On the topic of Packing for a PCS (Permanent Change of Station) Move
Then:  “Navy packers will pack everything that you posses if you want them to, but I have never let them do it all, for I want to be able to find things with the minimum of trouble on the other end.”

Now:  It’s comforting to know that after 50 years, some things remain the same.   

8 comments:

Julie Glover said...

I love reading those wife manuals from the past. Your take on then and now was great. Tweeted the blog post out!

If Love Was Water, I'd Give You The Sea said...

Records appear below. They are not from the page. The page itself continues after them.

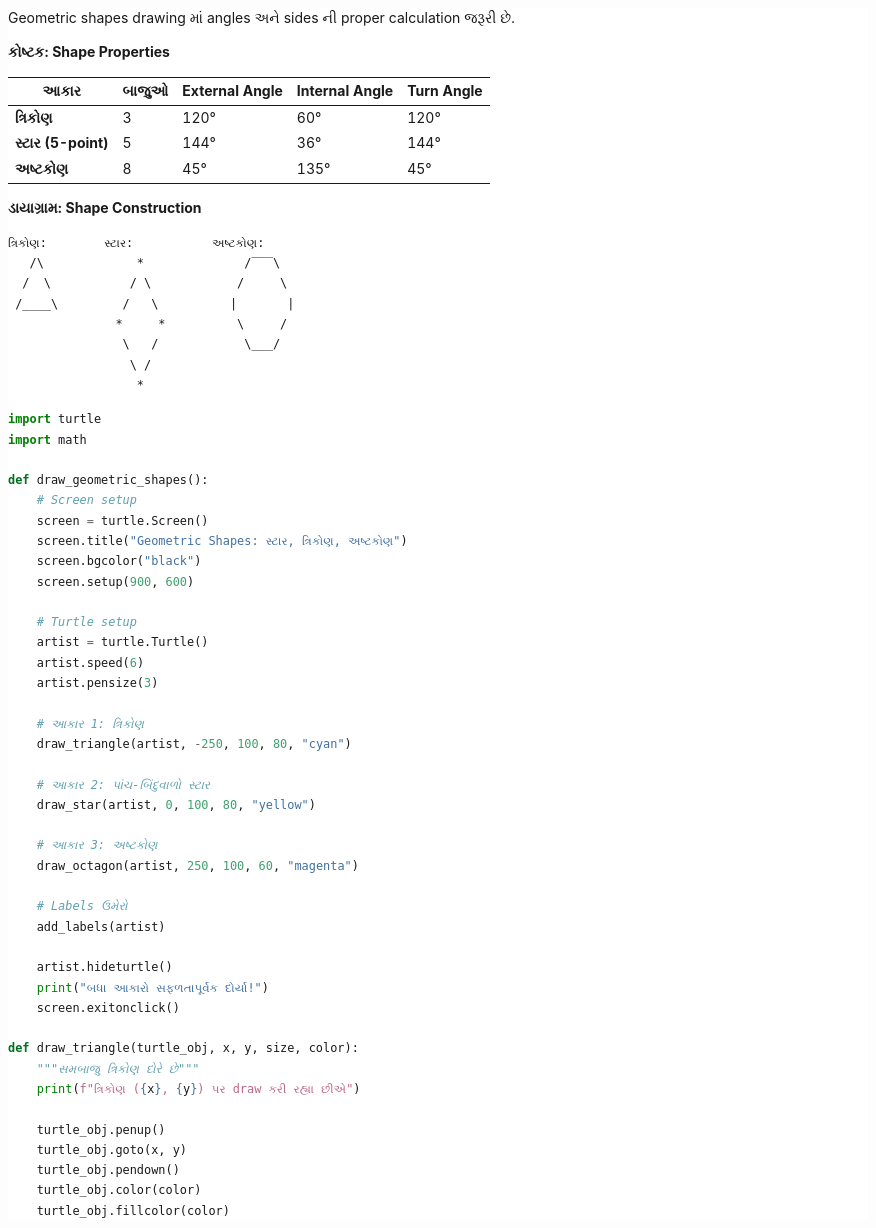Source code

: Geometric shapes drawing માં angles અને sides ની proper calculation જરૂરી છે.

**કોષ્ટક: Shape Properties**

| આકાર | બાજુઓ | External Angle | Internal Angle | Turn Angle |
|------|--------|----------------|----------------|------------|
| **ત્રિકોણ** | 3 | 120° | 60° | 120° |
| **સ્ટાર (5-point)** | 5 | 144° | 36° | 144° |
| **અષ્ટકોણ** | 8 | 45° | 135° | 45° |

**ડાયાગ્રામ: Shape Construction**

```goat
ત્રિકોણ:        સ્ટાર:           અષ્ટકોણ:
   /\             *              /‾‾‾\
  /  \           / \            /     \
 /____\         /   \          |       |
               *     *          \     /
                \   /            \___/
                 \ /
                  *
```

```python
import turtle
import math

def draw_geometric_shapes():
    # Screen setup
    screen = turtle.Screen()
    screen.title("Geometric Shapes: સ્ટાર, ત્રિકોણ, અષ્ટકોણ")
    screen.bgcolor("black")
    screen.setup(900, 600)
    
    # Turtle setup
    artist = turtle.Turtle()
    artist.speed(6)
    artist.pensize(3)
    
    # આકાર 1: ત્રિકોણ
    draw_triangle(artist, -250, 100, 80, "cyan")
    
    # આકાર 2: પાંચ-બિંદુવાળો સ્ટાર  
    draw_star(artist, 0, 100, 80, "yellow")
    
    # આકાર 3: અષ્ટકોણ
    draw_octagon(artist, 250, 100, 60, "magenta")
    
    # Labels ઉમેરો
    add_labels(artist)
    
    artist.hideturtle()
    print("બધા આકારો સફળતાપૂર્વક દોર્યા!")
    screen.exitonclick()

def draw_triangle(turtle_obj, x, y, size, color):
    """સમબાજુ ત્રિકોણ દોરે છે"""
    print(f"ત્રિકોણ ({x}, {y}) પર draw કરી રહ્યા છીએ")
    
    turtle_obj.penup()
    turtle_obj.goto(x, y)
    turtle_obj.pendown()
    turtle_obj.color(color)
    turtle_obj.fillcolor(color)
```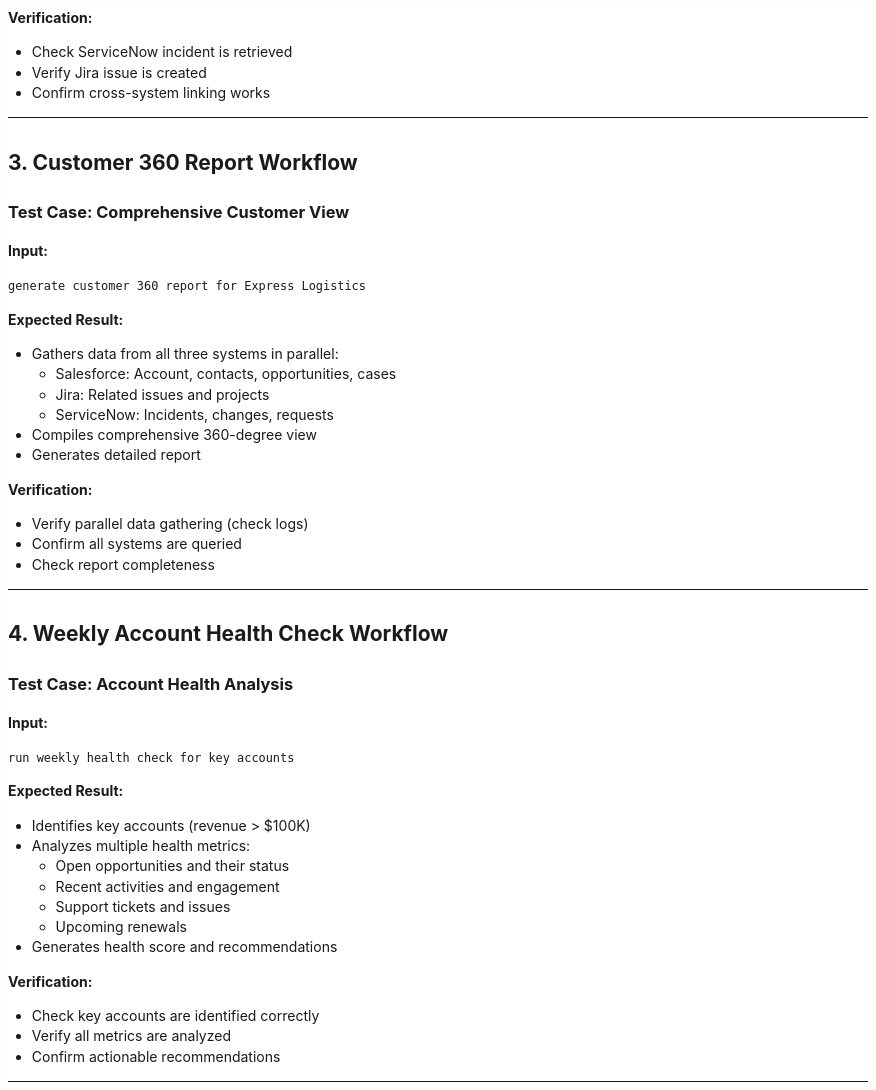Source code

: **Verification:**
- Check ServiceNow incident is retrieved
- Verify Jira issue is created
- Confirm cross-system linking works

---

## 3. Customer 360 Report Workflow

### Test Case: Comprehensive Customer View
**Input:**
```
generate customer 360 report for Express Logistics
```

**Expected Result:**
- Gathers data from all three systems in parallel:
  - Salesforce: Account, contacts, opportunities, cases
  - Jira: Related issues and projects
  - ServiceNow: Incidents, changes, requests
- Compiles comprehensive 360-degree view
- Generates detailed report

**Verification:**
- Verify parallel data gathering (check logs)
- Confirm all systems are queried
- Check report completeness

---

## 4. Weekly Account Health Check Workflow

### Test Case: Account Health Analysis
**Input:**
```
run weekly health check for key accounts
```

**Expected Result:**
- Identifies key accounts (revenue > $100K)
- Analyzes multiple health metrics:
  - Open opportunities and their status
  - Recent activities and engagement
  - Support tickets and issues
  - Upcoming renewals
- Generates health score and recommendations

**Verification:**
- Check key accounts are identified correctly
- Verify all metrics are analyzed
- Confirm actionable recommendations

---
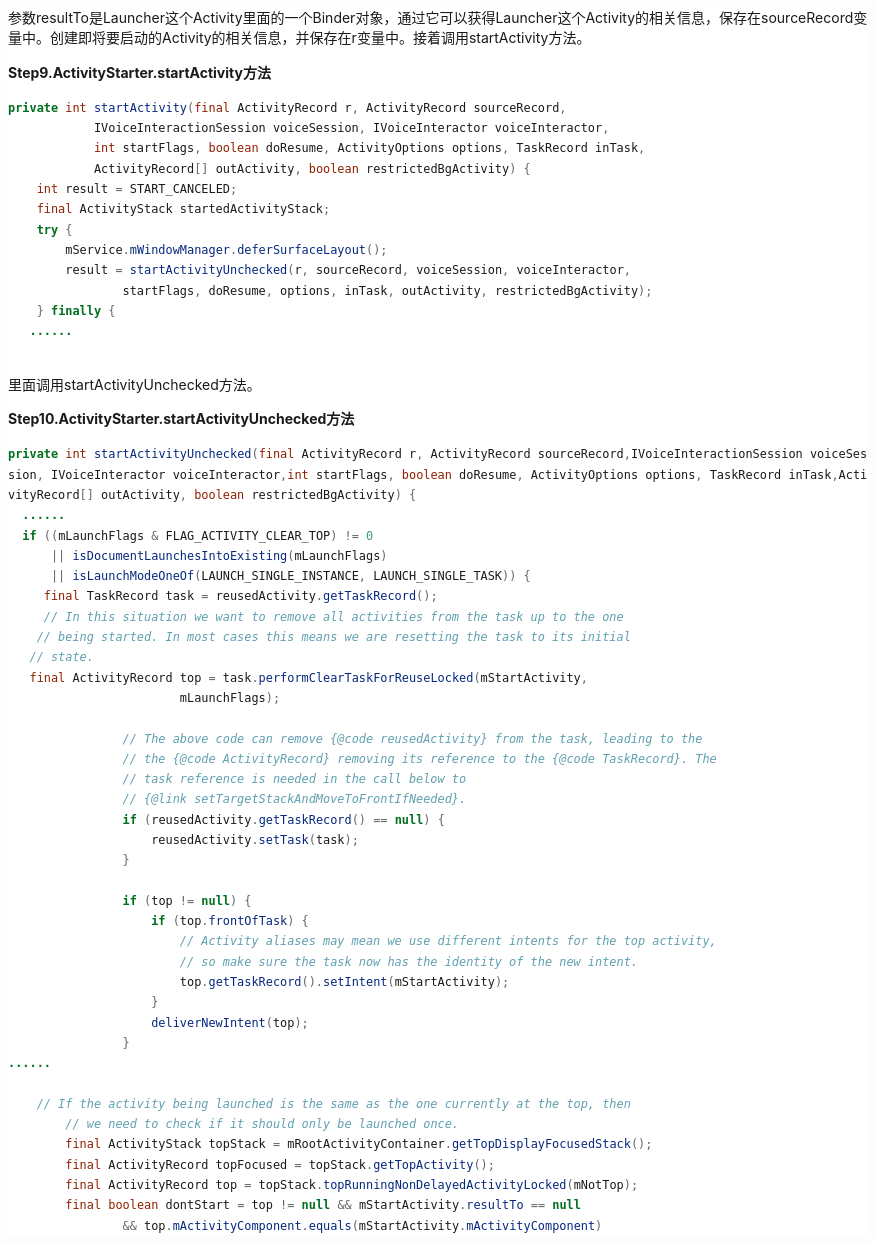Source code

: 参数resultTo是Launcher这个Activity里面的一个Binder对象，通过它可以获得Launcher这个Activity的相关信息，保存在sourceRecord变量中。创建即将要启动的Activity的相关信息，并保存在r变量中。接着调用startActivity方法。



**Step9.ActivityStarter.startActivity方法**

```java
private int startActivity(final ActivityRecord r, ActivityRecord sourceRecord,
            IVoiceInteractionSession voiceSession, IVoiceInteractor voiceInteractor,
            int startFlags, boolean doResume, ActivityOptions options, TaskRecord inTask,
            ActivityRecord[] outActivity, boolean restrictedBgActivity) {
    int result = START_CANCELED;
    final ActivityStack startedActivityStack;
    try {
        mService.mWindowManager.deferSurfaceLayout();
        result = startActivityUnchecked(r, sourceRecord, voiceSession, voiceInteractor,
                startFlags, doResume, options, inTask, outActivity, restrictedBgActivity);
    } finally {
   ......
   
```

里面调用startActivityUnchecked方法。

**Step10.ActivityStarter.startActivityUnchecked方法**

```java
private int startActivityUnchecked(final ActivityRecord r, ActivityRecord sourceRecord,IVoiceInteractionSession voiceSession, IVoiceInteractor voiceInteractor,int startFlags, boolean doResume, ActivityOptions options, TaskRecord inTask,ActivityRecord[] outActivity, boolean restrictedBgActivity) {
  ......
  if ((mLaunchFlags & FLAG_ACTIVITY_CLEAR_TOP) != 0
      || isDocumentLaunchesIntoExisting(mLaunchFlags)
      || isLaunchModeOneOf(LAUNCH_SINGLE_INSTANCE, LAUNCH_SINGLE_TASK)) {
     final TaskRecord task = reusedActivity.getTaskRecord();
     // In this situation we want to remove all activities from the task up to the one
    // being started. In most cases this means we are resetting the task to its initial
   // state.
   final ActivityRecord top = task.performClearTaskForReuseLocked(mStartActivity,
                        mLaunchFlags);

                // The above code can remove {@code reusedActivity} from the task, leading to the
                // the {@code ActivityRecord} removing its reference to the {@code TaskRecord}. The
                // task reference is needed in the call below to
                // {@link setTargetStackAndMoveToFrontIfNeeded}.
                if (reusedActivity.getTaskRecord() == null) {
                    reusedActivity.setTask(task);
                }

                if (top != null) {
                    if (top.frontOfTask) {
                        // Activity aliases may mean we use different intents for the top activity,
                        // so make sure the task now has the identity of the new intent.
                        top.getTaskRecord().setIntent(mStartActivity);
                    }
                    deliverNewIntent(top);
                }
......
   
    // If the activity being launched is the same as the one currently at the top, then
        // we need to check if it should only be launched once.
        final ActivityStack topStack = mRootActivityContainer.getTopDisplayFocusedStack();
        final ActivityRecord topFocused = topStack.getTopActivity();
        final ActivityRecord top = topStack.topRunningNonDelayedActivityLocked(mNotTop);
        final boolean dontStart = top != null && mStartActivity.resultTo == null
                && top.mActivityComponent.equals(mStartActivity.mActivityComponent)
```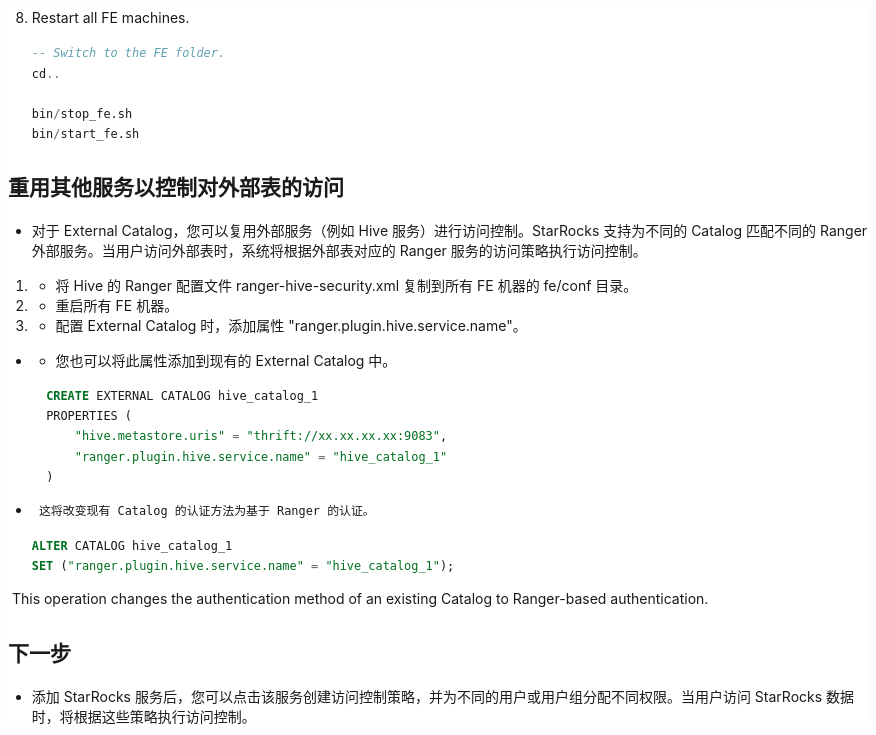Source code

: 8. Restart all FE machines.

   ```SQL
   -- Switch to the FE folder. 
   cd..
   
   bin/stop_fe.sh
   bin/start_fe.sh
   ```

## 重用其他服务以控制对外部表的访问

- 对于 External Catalog，您可以复用外部服务（例如 Hive 服务）进行访问控制。StarRocks 支持为不同的 Catalog 匹配不同的 Ranger 外部服务。当用户访问外部表时，系统将根据外部表对应的 Ranger 服务的访问策略执行访问控制。

1. - 将 Hive 的 Ranger 配置文件 ranger-hive-security.xml 复制到所有 FE 机器的 fe/conf 目录。
2. - 重启所有 FE 机器。
3. - 配置 External Catalog 时，添加属性 "ranger.plugin.hive.service.name"。

-    - 您也可以将此属性添加到现有的 External Catalog 中。

     ```SQL
       CREATE EXTERNAL CATALOG hive_catalog_1
       PROPERTIES (
           "hive.metastore.uris" = "thrift://xx.xx.xx.xx:9083",
           "ranger.plugin.hive.service.name" = "hive_catalog_1"
       )
     ```

-      这将改变现有 Catalog 的认证方法为基于 Ranger 的认证。

     ```SQL
     ALTER CATALOG hive_catalog_1
     SET ("ranger.plugin.hive.service.name" = "hive_catalog_1");
     ```

​    This operation changes the authentication method of an existing Catalog to Ranger-based authentication.

## 下一步

- 添加 StarRocks 服务后，您可以点击该服务创建访问控制策略，并为不同的用户或用户组分配不同权限。当用户访问 StarRocks 数据时，将根据这些策略执行访问控制。
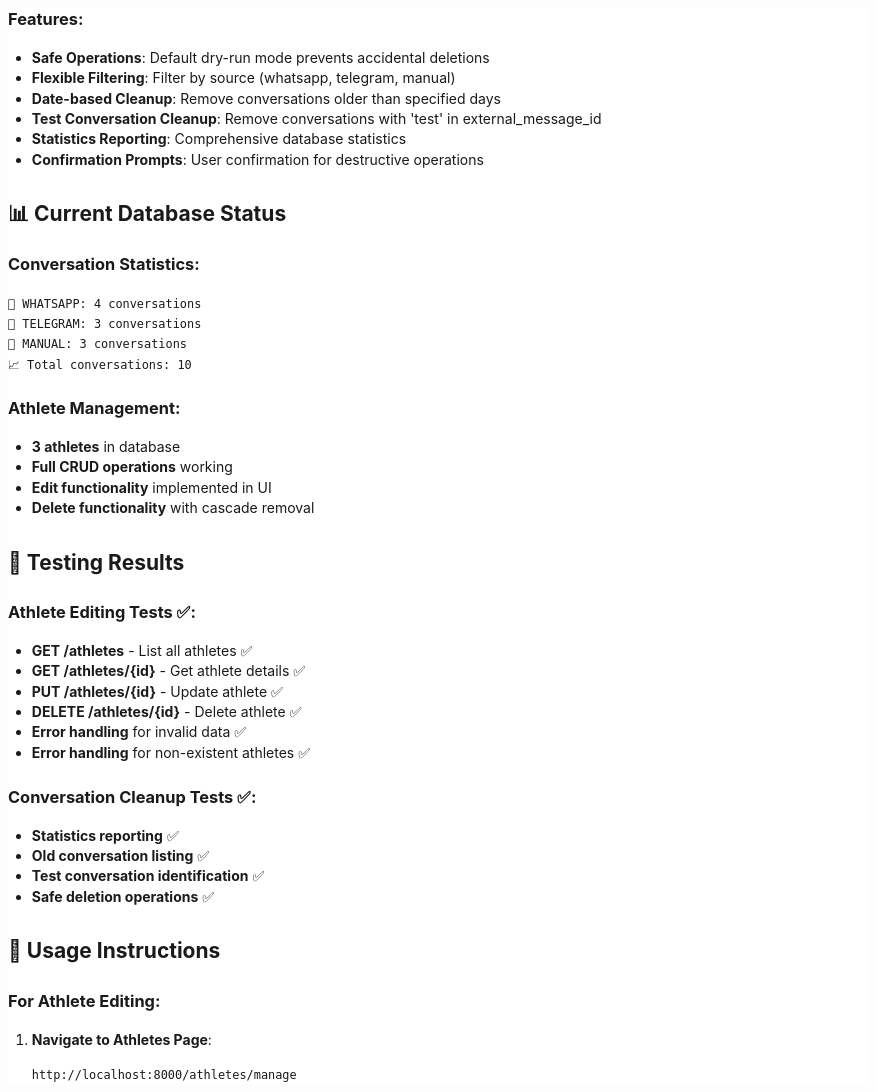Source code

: ### Features:
- **Safe Operations**: Default dry-run mode prevents accidental deletions
- **Flexible Filtering**: Filter by source (whatsapp, telegram, manual)
- **Date-based Cleanup**: Remove conversations older than specified days
- **Test Conversation Cleanup**: Remove conversations with 'test' in external_message_id
- **Statistics Reporting**: Comprehensive database statistics
- **Confirmation Prompts**: User confirmation for destructive operations

## 📊 Current Database Status

### Conversation Statistics:
```
📱 WHATSAPP: 4 conversations
📱 TELEGRAM: 3 conversations  
📱 MANUAL: 3 conversations
📈 Total conversations: 10
```

### Athlete Management:
- **3 athletes** in database
- **Full CRUD operations** working
- **Edit functionality** implemented in UI
- **Delete functionality** with cascade removal

## 🧪 Testing Results

### Athlete Editing Tests ✅:
- **GET /athletes** - List all athletes ✅
- **GET /athletes/{id}** - Get athlete details ✅
- **PUT /athletes/{id}** - Update athlete ✅
- **DELETE /athletes/{id}** - Delete athlete ✅
- **Error handling** for invalid data ✅
- **Error handling** for non-existent athletes ✅

### Conversation Cleanup Tests ✅:
- **Statistics reporting** ✅
- **Old conversation listing** ✅
- **Test conversation identification** ✅
- **Safe deletion operations** ✅

## 🚀 Usage Instructions

### For Athlete Editing:

1. **Navigate to Athletes Page**:
   ```
   http://localhost:8000/athletes/manage
   ```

This made me laugh!! Do you know that I was 'issued' a Navy spouse manual when I got engaged?? The ROTC CO's wife gave it to me, I remember reading it and being scared out of my mind!!!

Anonymous said...

Oh my goodness! My grandmother was a Navy Wife of yesteryear and still says some things to me that you know she read in a similar book! While I take a break from unpacking from our first PCS (which we had movers pack half of) I could not agree more or find the last one any funnier!

Rachel Smith said...

What a great look back! Makes me somewhat glad to be a modern Navy wife. Although there is something to be said for meeting everyone and getting to know the spouses (wives then) before you pack up for the next duty station! :)

L and T Hyde said...

This was funny!!!! Between the "OMG, No Way and What!" remarks as I was reading this post it made think.....hmmmm as much as I love the '50's time frame I don't think I would of survived as a military spouse back then. Can you imagine "L" being a spouse during that time....lol. I think they would have had to write a separate manual just for me, lol. Thank goodness im living during the "Now" era! Thanks for another great post :0)

Jayne Ormerod said...

I think the reason the navy spouse manuals were issued was because you were expected to follow the rules! Meaning your behavoir and participation were inclduded on your sailor's fitness report (the scores of which dictate your promotability!) Seriously, if you got a speeding ticket on base or didn't participate in the fundraiser (usually a fashion show) it reflected negatively on your husband! So it was good to know the rules going in.

Jayne Ormerod said...

Rachel, you are right, while the "manuals" are gone, so is the commradarie that was such an integral part of being part of a wardroom. Back in the days before email and cell phones, you HAD to be involved with the other wives as that was the only way you got any word about the ship's activites. For instance you might hear they were going to pull into port next Saturday so you dropped all your plans and sat waiting pathetically by that phone in case a call came through! Even worse on their end as they would stand oin line for an hour or more just to get their chance at a pay phone to place their "collect call" (do you young people even know what that is?) and we would pay about $5 a minute for a phone call! And trust me when I say you didn't want to miss those!

Patricia said...

I loved this post, Jayne, for several reasons. I am not familiar at all with the Navy, although my dad was in the Navy but he was out by the time I was 4 or 5, and I find it incredibly interesting to look at how things have changed over the years. The life you describe was SO my parents in the way they thought and dressed and acted socially. Although times have surely changed, I miss the friendships that happened in neighborhoods that is fairly non-existent today. We know all our neighbors which in and of itself is unusual and we actually TALK to most of them and know about their lives - another oddity. I wonder how it is across America.